## PROMPT
Please show every line from the entries that carries the word "Bring".

## THE RECORDS
- - - - - - -

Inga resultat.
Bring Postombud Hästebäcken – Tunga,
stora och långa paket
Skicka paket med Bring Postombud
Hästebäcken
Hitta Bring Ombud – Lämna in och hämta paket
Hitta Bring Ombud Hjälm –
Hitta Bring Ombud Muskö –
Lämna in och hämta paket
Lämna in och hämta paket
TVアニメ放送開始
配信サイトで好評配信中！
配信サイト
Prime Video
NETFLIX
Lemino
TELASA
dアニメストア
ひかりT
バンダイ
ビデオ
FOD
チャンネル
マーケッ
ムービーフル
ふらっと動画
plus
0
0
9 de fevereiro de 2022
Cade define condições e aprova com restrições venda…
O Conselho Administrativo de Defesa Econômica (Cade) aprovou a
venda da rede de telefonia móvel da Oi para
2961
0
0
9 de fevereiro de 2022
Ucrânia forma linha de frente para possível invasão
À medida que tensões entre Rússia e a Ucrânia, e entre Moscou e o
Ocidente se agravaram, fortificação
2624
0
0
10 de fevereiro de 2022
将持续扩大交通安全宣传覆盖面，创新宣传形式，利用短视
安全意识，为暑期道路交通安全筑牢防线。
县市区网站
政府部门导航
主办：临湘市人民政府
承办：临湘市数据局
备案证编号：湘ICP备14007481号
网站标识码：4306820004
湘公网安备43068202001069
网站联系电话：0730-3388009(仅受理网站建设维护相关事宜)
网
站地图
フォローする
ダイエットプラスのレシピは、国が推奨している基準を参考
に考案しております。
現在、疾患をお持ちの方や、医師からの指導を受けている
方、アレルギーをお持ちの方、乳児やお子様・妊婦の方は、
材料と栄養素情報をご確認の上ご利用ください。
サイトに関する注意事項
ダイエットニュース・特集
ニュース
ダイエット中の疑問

- - - - - - -

## RESPONSE TO THIS EXERCISE
Bring Postombud Hästebäcken – Tunga,
Skicka paket med Bring Postombud
Hitta Bring Ombud – Lämna in och hämta paket
Hitta Bring Ombud Hjälm –
Hitta Bring Ombud Muskö –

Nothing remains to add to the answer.